Given data
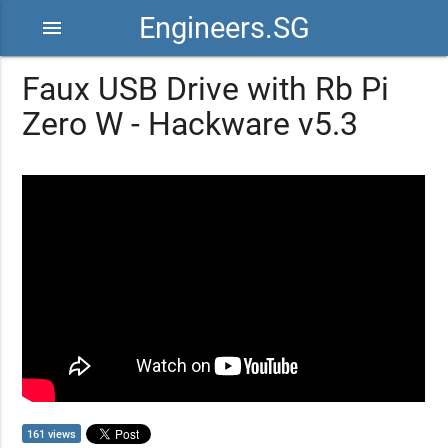
Engineers.SG
menu
Faux USB Drive with Rb Pi
Zero W - Hackware v5.3
161 views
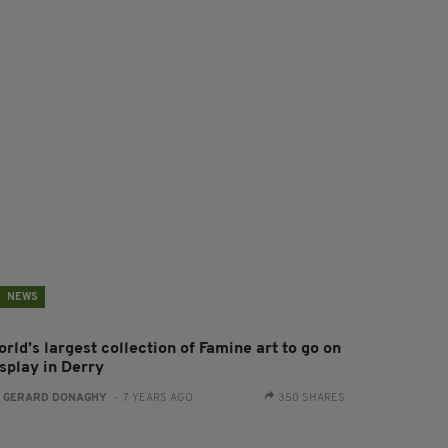
NEWS
rld’s largest collection of Famine art to go on
isplay in Derry
:
GERARD DONAGHY
- 7 YEARS AGO
350 SHARES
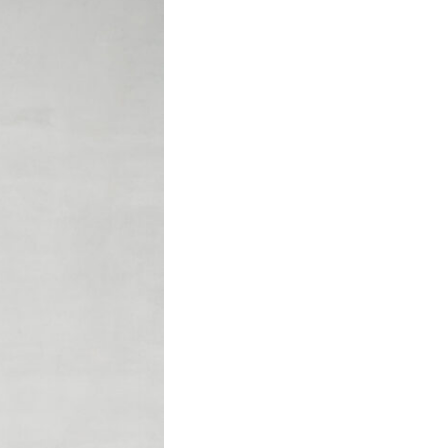
Company
Contact us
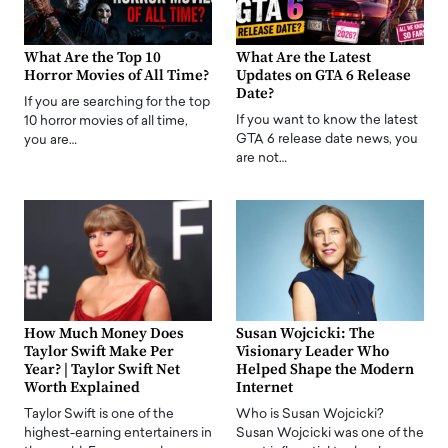
What Are the Top 10
What Are the Latest
Horror Movies of All Time?
Updates on GTA 6 Release
Date?
If you are searching for the top
If you want to know the latest
10 horror movies of all time,
GTA 6 release date news, you
you are…
are not…
How Much Money Does
Susan Wojcicki: The
Taylor Swift Make Per
Visionary Leader Who
Year? | Taylor Swift Net
Helped Shape the Modern
Worth Explained
Internet
Taylor Swift is one of the
Who is Susan Wojcicki?
highest-earning entertainers in
Susan Wojcicki was one of the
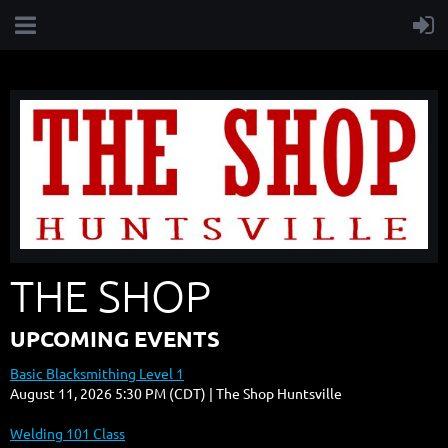
THE SHOP
UPCOMING EVENTS
Basic Blacksmithing Level 1
August 11, 2026 5:30 PM (CDT)
The Shop Huntsville
Welding 101 Class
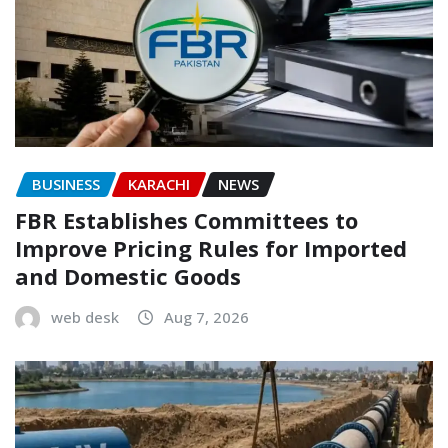
BUSINESS
KARACHI
NEWS
FBR Establishes Committees to
Improve Pricing Rules for Imported
and Domestic Goods
web desk
Aug 7, 2026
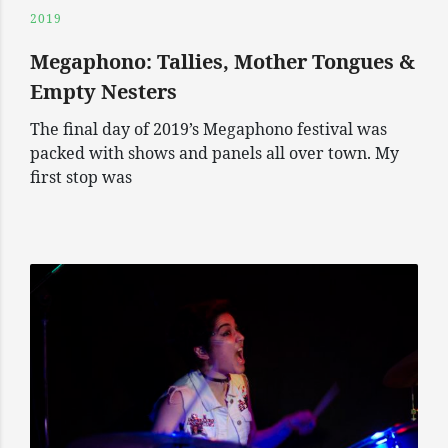
2019
Megaphono: Tallies, Mother Tongues &
Empty Nesters
The final day of 2019’s Megaphono festival was
packed with shows and panels all over town. My
first stop was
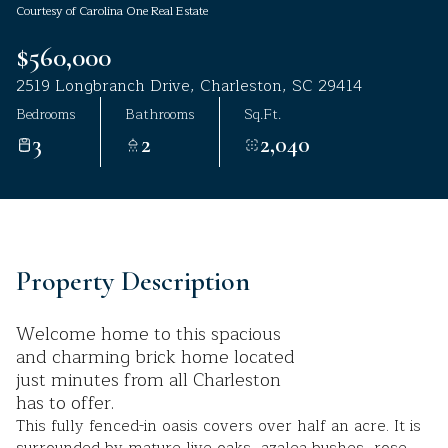
Courtesy of Carolina One Real Estate
Aug
Aug
$560,000
2519 Longbranch Drive, Charleston, SC 29414
Bedrooms
Bathrooms
Sq.Ft.
3
2
2,040
Property Description
Welcome home to this spacious
and charming brick home located
just minutes from all Charleston
has to offer.
This fully fenced-in oasis covers over half an acre. It is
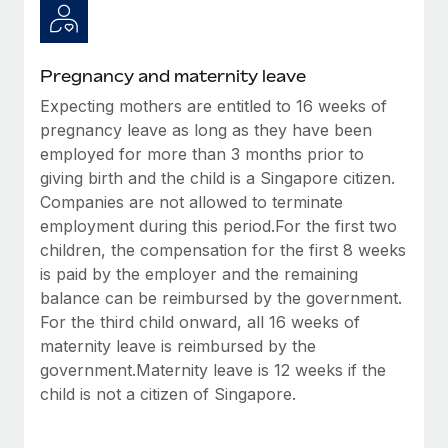
Benefits
Work visas & permits
Manage employee benefits with ease
Changelog
Pregnancy and maternity leave
Explore the blog
Expecting mothers are entitled to 16 weeks of
pregnancy leave as long as they have been
employed for more than 3 months prior to
BLOG POSTS
giving birth and the child is a Singapore citizen.
Companies are not allowed to terminate
Why owned entities are key to maintaining
employment during this period.For the first two
EOR compliance
children, the compensation for the first 8 weeks
As the global workforce continues to expand in response
is paid by the employer and the remaining
to the demands of today’s labor market, the...
balance can be reimbursed by the government.
For the third child onward, all 16 weeks of
Learn More
maternity leave is reimbursed by the
government.Maternity leave is 12 weeks if the
child is not a citizen of Singapore.
What a Workday global payroll implementation
actually looks like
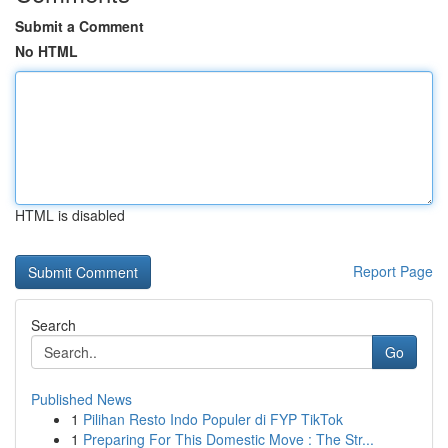
Submit a Comment
No HTML
HTML is disabled
Report Page
Search
Go
Published News
1
Pilihan Resto Indo Populer di FYP TikTok
1
Preparing For This Domestic Move : The Str...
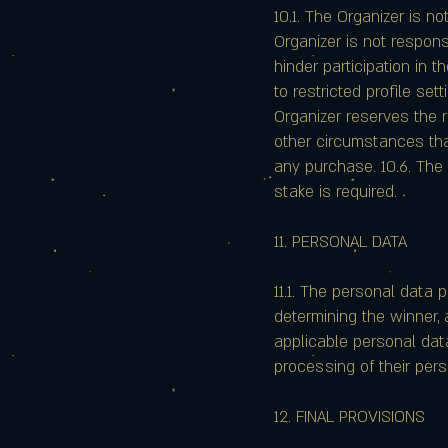
10.1. The Organizer is no
Organizer is not respon
hinder participation in t
to restricted profile se
Organizer reserves the r
other circumstances tha
any purchase. 10.6. The 
stake is required.
11. PERSONAL DATA
11.1. The personal data 
determining the winner,
applicable personal data 
processing of their pers
12. FINAL PROVISIONS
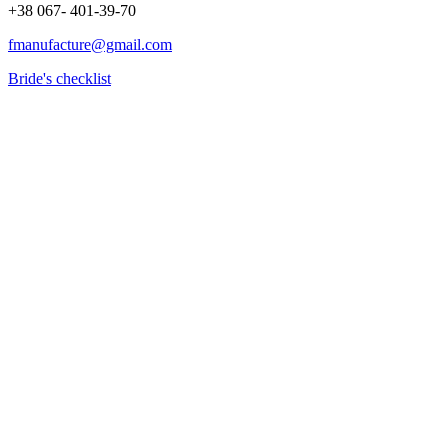
+38 067- 401-39-70
fmanufacture@gmail.com
Bride's checklist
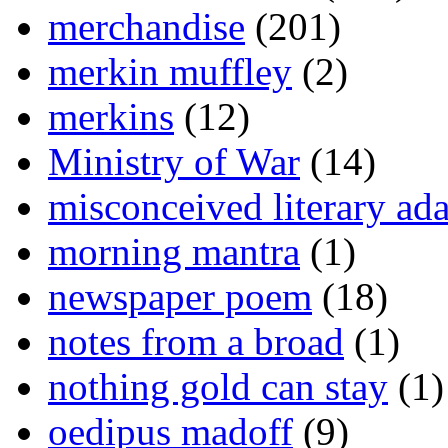
merchandise
(201)
merkin muffley
(2)
merkins
(12)
Ministry of War
(14)
misconceived literary ada
morning mantra
(1)
newspaper poem
(18)
notes from a broad
(1)
nothing gold can stay
(1)
oedipus madoff
(9)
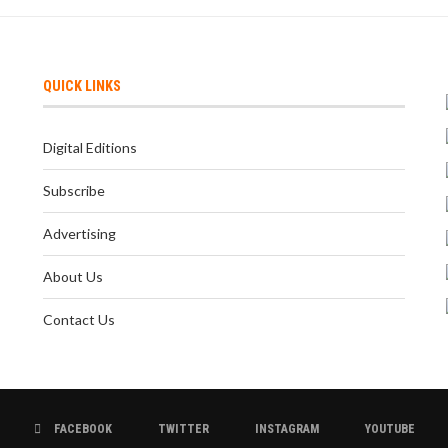
QUICK LINKS
Digital Editions
Subscribe
Advertising
About Us
Contact Us
FACEBOOK
TWITTER
INSTAGRAM
YOUTUBE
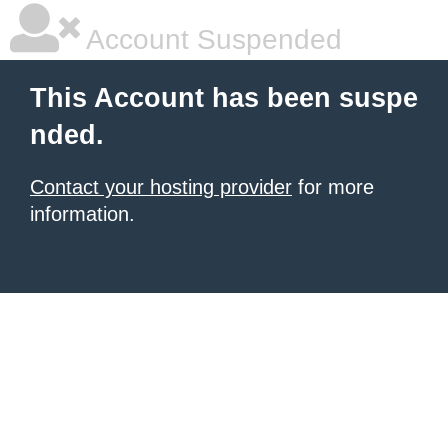
Account Suspended
This Account has been suspe
nded.
Contact your hosting provider
for more
information.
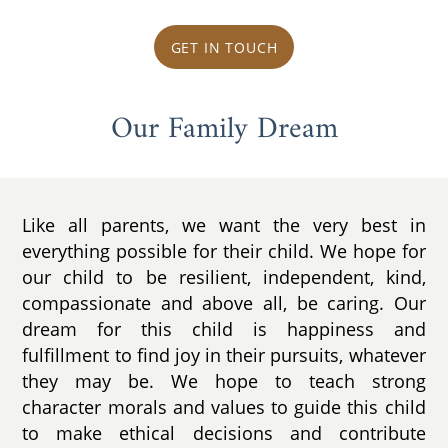
GET IN TOUCH
Our Family Dream
Like all parents, we want the very best in
everything possible for their child. We hope for
our child to be resilient, independent, kind,
compassionate and above all, be caring. Our
dream for this child is happiness and
fulfillment to find joy in their pursuits, whatever
they may be. We hope to teach strong
character morals and values to guide this child
to make ethical decisions and contribute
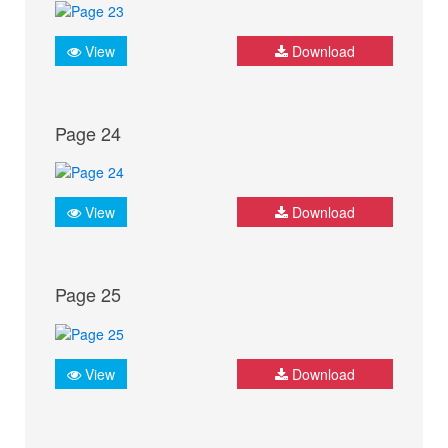
View
Download
Page 24
View
Download
Page 25
View
Download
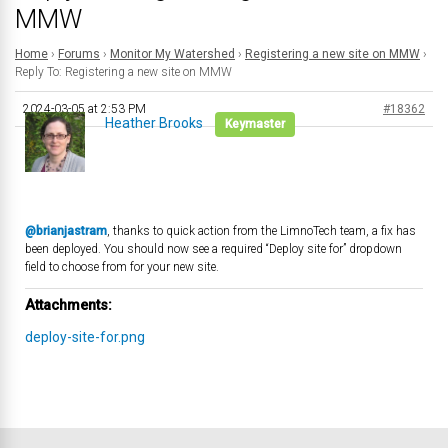
MMW
Home
›
Forums
›
Monitor My Watershed
›
Registering a new site on MMW
›
Reply To: Registering a new site on MMW
2024-03-05 at 2:53 PM
#18362
Heather Brooks
Keymaster
@brianjastram
, thanks to quick action from the LimnoTech team, a fix has
been deployed. You should now see a required “Deploy site for” dropdown
field to choose from for your new site.
Attachments:
deploy-site-for.png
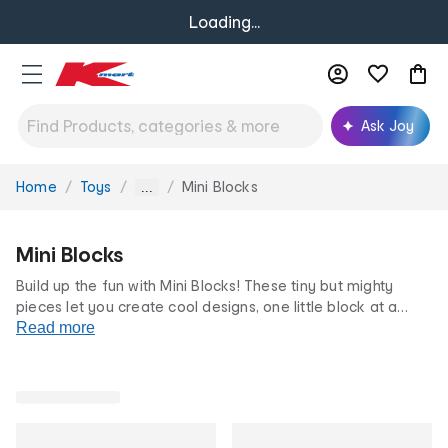
Loading...
Ask Joy
Home
Toys
Mini Blocks
You
...
are
here:
Mini Blocks
Build up the fun with Mini Blocks! These tiny but mighty
pieces let you create cool designs, one little block at a
time! Perfect for creative minds and steady hands, our mini
Read more
building blocks at famously low prices are a must-have!
Shop our full
blocks and construction
range for more!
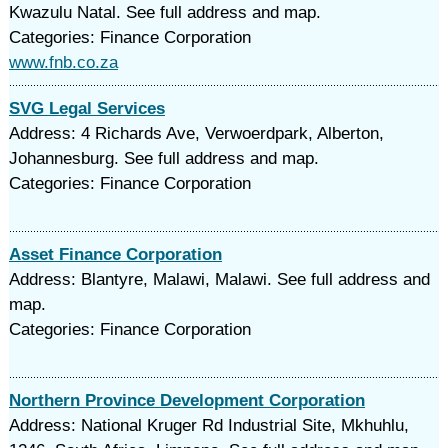
Kwazulu Natal. See full address and map.
Categories: Finance Corporation
www.fnb.co.za
SVG Legal Services
Address: 4 Richards Ave, Verwoerdpark, Alberton,
Johannesburg. See full address and map.
Categories: Finance Corporation
Asset Finance Corporation
Address: Blantyre, Malawi, Malawi. See full address and
map.
Categories: Finance Corporation
Northern Province Development Corporation
Address: National Kruger Rd Industrial Site, Mkhuhlu,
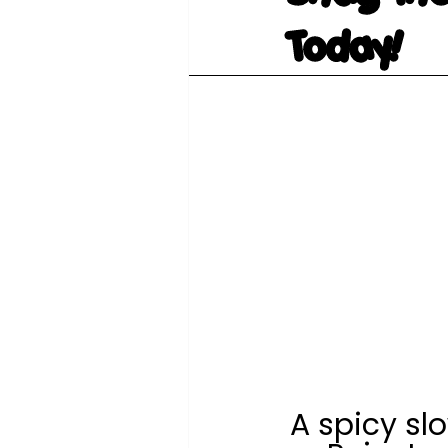
Today!
A spicy sl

Description of the task
Exact copy, no pictures. Write out the lines in the entries above, starting with the line with "isplay in Derry" and going on through the line with "Work visas & permits", keeping both.

Your response
isplay in Derry
:
GERARD DONAGHY
- 7 YEARS AGO
350 SHARES
Company
Contact us
What Are the Top 10
What Are the Latest
Horror Movies of All Time?
Updates on GTA 6 Release
Date?
If you are searching for the top
If you want to know the latest
10 horror movies of all time,
GTA 6 release date news, you
you are…
are not…
How Much Money Does
Susan Wojcicki: The
Taylor Swift Make Per
Visionary Leader Who
Year? | Taylor Swift Net
Helped Shape the Modern
Worth Explained
Internet
Taylor Swift is one of the
Who is Susan Wojcicki?
highest-earning entertainers in
Susan Wojcicki was one of the
THE SHOP
UPCOMING EVENTS
Basic Blacksmithing Level 1
August 11, 2026 5:30 PM (CDT)
The Shop Huntsville
Welding 101 Class
BUSINESS
KARACHI
NEWS
FBR Establishes Committees to
Improve Pricing Rules for Imported
and Domestic Goods
web desk
Aug 7, 2026
2019
Megaphono: Tallies, Mother Tongues &
Empty Nesters
The final day of 2019’s Megaphono festival was
packed with shows and panels all over town. My
first stop was
Courtesy of Carolina One Real Estate
Aug
Aug
$560,000
2519 Longbranch Drive, Charleston, SC 29414
Bedrooms
Bathrooms
Sq.Ft.
3
2
2,040
Property Description
Welcome home to this spacious
and charming brick home located
just minutes from all Charleston
has to offer.
This fully fenced-in oasis covers over half an acre. It is
Benefits
Work visas & permits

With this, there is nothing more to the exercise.